# Task details
Would you please return the lines of the entries below starting at the line that has "re o impacto das decisões atuais no" and ending at the line that has "transparent, gold, schwarz", both included, exactly as they are?

# Data
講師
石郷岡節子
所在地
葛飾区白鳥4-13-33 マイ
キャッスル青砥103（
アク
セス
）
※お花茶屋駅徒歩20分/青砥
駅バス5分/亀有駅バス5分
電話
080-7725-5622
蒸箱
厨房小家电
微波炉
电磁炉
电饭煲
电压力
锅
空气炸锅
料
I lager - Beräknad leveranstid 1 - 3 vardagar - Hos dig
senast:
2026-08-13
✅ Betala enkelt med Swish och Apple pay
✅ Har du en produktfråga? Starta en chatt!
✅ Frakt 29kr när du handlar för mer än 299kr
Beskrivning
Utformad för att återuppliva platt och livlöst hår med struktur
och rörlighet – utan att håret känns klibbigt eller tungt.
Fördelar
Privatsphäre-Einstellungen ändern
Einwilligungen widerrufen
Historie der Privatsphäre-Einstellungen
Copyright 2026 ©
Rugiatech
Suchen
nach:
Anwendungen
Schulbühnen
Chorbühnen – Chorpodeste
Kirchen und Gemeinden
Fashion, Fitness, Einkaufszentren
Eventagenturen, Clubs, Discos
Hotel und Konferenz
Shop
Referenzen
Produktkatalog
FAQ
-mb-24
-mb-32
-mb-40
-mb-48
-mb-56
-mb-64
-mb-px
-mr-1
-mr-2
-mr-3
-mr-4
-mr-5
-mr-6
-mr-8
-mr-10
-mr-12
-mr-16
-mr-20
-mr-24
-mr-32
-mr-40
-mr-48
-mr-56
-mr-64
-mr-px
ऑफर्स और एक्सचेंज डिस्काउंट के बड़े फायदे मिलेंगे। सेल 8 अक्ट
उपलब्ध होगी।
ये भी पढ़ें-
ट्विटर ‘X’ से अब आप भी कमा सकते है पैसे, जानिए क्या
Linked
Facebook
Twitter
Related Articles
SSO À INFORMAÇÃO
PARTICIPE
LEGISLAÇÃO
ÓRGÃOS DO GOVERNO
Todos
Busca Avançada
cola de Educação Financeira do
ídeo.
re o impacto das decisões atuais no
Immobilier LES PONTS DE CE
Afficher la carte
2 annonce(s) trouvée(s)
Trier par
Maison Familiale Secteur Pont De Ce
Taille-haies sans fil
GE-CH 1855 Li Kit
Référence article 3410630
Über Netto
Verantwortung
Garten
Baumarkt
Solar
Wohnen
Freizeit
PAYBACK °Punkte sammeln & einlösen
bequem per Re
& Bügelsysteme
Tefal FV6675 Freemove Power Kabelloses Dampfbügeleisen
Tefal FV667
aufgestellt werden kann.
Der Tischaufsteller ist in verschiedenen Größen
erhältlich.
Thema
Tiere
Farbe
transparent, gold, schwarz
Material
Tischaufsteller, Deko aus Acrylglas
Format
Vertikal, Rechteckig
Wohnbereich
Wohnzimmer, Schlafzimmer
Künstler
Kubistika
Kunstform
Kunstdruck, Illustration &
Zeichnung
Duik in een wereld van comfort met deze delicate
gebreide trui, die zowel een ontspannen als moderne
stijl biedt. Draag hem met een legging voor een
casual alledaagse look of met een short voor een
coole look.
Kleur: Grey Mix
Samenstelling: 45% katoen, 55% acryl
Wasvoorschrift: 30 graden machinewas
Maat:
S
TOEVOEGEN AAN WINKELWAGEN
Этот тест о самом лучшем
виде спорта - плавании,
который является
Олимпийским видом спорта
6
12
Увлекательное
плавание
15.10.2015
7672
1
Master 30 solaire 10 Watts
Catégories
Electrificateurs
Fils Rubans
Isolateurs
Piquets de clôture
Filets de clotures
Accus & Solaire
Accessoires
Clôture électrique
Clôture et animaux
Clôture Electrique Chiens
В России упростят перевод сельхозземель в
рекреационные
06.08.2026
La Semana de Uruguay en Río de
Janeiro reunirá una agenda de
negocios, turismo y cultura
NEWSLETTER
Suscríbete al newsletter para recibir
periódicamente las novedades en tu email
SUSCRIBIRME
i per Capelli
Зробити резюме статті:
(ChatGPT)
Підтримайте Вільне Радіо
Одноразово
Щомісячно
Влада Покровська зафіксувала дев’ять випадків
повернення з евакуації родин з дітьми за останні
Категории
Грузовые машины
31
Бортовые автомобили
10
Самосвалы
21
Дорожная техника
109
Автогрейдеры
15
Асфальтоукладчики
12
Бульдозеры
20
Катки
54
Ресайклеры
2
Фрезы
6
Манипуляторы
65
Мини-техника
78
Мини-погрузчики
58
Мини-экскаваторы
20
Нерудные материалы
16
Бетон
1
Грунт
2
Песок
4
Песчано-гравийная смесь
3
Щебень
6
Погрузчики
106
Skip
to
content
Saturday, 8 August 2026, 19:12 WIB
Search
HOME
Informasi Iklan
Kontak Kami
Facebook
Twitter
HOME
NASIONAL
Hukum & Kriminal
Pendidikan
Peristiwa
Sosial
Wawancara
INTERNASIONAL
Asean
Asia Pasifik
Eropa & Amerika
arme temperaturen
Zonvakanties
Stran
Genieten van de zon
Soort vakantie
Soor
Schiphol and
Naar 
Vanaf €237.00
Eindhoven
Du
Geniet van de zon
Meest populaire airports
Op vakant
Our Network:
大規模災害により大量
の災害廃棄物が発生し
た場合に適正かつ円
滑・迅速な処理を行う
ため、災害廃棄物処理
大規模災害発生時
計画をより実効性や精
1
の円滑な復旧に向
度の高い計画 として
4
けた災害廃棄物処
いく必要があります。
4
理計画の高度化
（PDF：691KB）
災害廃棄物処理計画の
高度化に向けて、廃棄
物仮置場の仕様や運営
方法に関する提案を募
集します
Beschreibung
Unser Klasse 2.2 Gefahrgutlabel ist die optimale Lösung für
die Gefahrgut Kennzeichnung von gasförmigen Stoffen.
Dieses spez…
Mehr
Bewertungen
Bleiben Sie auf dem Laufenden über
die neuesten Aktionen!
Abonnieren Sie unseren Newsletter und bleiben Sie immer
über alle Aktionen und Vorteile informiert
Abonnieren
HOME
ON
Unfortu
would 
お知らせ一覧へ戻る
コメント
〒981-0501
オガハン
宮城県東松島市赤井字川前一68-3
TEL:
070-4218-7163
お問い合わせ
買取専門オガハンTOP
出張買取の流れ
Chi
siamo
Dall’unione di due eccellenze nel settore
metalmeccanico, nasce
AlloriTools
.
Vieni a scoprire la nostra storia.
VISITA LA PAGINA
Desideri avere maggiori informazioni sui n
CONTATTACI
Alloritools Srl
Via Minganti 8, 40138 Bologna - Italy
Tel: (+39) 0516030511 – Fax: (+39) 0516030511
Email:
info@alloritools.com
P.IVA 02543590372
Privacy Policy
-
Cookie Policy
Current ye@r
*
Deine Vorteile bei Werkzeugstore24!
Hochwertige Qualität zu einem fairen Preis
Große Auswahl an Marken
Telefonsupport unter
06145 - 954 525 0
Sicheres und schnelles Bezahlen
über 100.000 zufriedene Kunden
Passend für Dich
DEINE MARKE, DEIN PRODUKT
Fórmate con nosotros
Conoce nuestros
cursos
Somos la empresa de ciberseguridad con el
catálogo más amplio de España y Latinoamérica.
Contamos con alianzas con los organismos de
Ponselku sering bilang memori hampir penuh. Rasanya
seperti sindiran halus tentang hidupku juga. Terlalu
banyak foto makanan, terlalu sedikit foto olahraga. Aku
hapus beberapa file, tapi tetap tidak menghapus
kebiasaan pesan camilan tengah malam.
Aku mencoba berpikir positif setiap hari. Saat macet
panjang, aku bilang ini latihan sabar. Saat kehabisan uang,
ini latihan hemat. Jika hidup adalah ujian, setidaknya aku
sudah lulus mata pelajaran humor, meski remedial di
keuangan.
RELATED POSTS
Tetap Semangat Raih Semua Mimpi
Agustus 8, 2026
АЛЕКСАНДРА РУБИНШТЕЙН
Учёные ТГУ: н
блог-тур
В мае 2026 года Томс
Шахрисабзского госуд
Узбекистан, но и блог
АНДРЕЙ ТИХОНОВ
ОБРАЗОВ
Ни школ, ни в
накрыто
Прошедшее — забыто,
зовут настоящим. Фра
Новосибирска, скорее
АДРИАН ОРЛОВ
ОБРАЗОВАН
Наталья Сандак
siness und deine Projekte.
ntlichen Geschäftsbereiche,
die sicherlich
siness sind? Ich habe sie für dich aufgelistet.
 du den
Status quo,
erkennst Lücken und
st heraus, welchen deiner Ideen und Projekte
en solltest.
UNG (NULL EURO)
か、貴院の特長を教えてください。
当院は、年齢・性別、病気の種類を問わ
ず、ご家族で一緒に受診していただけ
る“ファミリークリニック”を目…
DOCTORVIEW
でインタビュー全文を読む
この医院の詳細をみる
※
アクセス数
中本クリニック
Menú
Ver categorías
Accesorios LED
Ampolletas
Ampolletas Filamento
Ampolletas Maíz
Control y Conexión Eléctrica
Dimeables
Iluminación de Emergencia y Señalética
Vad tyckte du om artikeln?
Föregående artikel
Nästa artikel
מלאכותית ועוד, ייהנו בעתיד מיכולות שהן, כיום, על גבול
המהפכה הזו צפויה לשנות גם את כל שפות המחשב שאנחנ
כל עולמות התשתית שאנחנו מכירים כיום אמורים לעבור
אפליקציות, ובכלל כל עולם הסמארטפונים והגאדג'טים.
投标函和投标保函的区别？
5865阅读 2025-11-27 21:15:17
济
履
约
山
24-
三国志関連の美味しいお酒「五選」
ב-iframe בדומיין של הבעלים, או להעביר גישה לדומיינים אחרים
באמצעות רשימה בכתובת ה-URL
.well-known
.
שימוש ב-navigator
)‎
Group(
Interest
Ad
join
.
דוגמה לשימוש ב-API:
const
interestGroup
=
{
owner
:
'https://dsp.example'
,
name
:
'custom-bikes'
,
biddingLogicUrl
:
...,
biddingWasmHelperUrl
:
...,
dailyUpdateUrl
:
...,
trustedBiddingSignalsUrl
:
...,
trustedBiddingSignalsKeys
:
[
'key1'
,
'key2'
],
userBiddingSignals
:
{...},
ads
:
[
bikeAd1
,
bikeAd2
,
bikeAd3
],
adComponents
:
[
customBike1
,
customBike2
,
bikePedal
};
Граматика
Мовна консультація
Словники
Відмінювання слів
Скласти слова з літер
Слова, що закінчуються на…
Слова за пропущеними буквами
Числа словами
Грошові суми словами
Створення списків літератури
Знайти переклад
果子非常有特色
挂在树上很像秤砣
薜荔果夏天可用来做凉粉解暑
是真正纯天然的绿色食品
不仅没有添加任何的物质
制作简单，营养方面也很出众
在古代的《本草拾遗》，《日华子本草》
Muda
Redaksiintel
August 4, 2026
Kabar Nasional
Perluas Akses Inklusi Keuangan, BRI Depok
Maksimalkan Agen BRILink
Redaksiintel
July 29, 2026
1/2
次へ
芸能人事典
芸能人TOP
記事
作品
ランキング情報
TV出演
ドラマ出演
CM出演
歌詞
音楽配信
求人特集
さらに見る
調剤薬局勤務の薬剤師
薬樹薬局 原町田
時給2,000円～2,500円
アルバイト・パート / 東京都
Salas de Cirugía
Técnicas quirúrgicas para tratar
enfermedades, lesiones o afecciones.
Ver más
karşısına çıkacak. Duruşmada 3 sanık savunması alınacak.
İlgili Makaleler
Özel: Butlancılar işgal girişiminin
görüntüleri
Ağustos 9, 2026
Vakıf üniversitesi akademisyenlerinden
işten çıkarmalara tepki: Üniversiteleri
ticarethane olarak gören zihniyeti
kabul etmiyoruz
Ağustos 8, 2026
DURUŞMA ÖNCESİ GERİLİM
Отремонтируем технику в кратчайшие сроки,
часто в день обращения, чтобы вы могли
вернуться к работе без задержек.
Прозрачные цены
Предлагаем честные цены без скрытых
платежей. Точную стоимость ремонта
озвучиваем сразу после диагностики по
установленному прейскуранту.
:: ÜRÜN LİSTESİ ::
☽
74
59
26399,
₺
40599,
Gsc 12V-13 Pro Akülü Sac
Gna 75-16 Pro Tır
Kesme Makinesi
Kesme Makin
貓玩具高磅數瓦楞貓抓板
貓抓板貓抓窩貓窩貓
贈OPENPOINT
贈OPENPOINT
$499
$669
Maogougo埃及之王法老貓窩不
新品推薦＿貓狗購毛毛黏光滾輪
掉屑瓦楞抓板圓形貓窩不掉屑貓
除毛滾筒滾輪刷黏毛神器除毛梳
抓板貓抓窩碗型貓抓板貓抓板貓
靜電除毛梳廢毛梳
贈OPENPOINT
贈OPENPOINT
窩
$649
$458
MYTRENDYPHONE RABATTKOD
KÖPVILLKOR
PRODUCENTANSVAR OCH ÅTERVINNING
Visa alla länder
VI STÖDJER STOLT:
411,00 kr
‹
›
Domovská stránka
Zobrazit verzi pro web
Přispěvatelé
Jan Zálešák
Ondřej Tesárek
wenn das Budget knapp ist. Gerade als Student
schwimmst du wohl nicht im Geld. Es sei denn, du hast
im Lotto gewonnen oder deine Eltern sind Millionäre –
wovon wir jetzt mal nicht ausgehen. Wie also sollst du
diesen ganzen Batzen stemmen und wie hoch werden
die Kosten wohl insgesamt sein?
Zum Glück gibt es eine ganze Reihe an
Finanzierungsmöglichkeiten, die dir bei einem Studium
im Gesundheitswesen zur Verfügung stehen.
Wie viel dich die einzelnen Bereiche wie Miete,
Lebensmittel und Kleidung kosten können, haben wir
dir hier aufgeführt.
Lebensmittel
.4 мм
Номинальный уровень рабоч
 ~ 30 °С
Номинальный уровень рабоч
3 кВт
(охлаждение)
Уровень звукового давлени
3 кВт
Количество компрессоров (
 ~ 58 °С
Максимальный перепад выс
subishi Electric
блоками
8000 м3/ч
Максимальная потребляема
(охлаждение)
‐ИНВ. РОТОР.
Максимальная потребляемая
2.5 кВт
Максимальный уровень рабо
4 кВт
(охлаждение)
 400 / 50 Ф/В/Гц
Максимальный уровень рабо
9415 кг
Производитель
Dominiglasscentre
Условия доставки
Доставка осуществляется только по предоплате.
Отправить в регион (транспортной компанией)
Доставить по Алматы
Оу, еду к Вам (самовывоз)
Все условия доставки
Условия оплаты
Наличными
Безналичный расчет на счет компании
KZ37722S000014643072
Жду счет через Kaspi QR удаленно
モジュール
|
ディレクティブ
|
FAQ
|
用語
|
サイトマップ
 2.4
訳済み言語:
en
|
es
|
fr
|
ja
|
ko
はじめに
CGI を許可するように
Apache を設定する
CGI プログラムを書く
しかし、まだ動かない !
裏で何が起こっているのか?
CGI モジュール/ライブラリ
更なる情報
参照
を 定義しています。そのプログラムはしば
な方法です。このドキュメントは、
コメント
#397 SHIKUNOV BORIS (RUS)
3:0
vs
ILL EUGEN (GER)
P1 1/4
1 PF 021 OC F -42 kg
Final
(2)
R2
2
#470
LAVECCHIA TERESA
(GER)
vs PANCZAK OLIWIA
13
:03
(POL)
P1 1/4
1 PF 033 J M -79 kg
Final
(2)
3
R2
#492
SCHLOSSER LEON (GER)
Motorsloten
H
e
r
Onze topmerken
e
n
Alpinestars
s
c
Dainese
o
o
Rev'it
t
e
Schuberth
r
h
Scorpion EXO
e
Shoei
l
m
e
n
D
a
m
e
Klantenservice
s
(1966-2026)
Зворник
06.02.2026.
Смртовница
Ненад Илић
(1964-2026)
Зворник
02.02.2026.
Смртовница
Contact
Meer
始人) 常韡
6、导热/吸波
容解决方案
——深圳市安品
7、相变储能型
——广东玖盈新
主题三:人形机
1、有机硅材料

# Exercise solution
re o impacto das decisões atuais no
Immobilier LES PONTS DE CE
Afficher la carte
2 annonce(s) trouvée(s)
Trier par
Maison Familiale Secteur Pont De Ce
Taille-haies sans fil
GE-CH 1855 Li Kit
Référence article 3410630
Über Netto
Verantwortung
Garten
Baumarkt
Solar
Wohnen
Freizeit
PAYBACK °Punkte sammeln & einlösen
bequem per Re
& Bügelsysteme
Tefal FV6675 Freemove Power Kabelloses Dampfbügeleisen
Tefal FV667
aufgestellt werden kann.
Der Tischaufsteller ist in verschiedenen Größen
erhältlich.
Thema
Tiere
Farbe
transparent, gold, schwarz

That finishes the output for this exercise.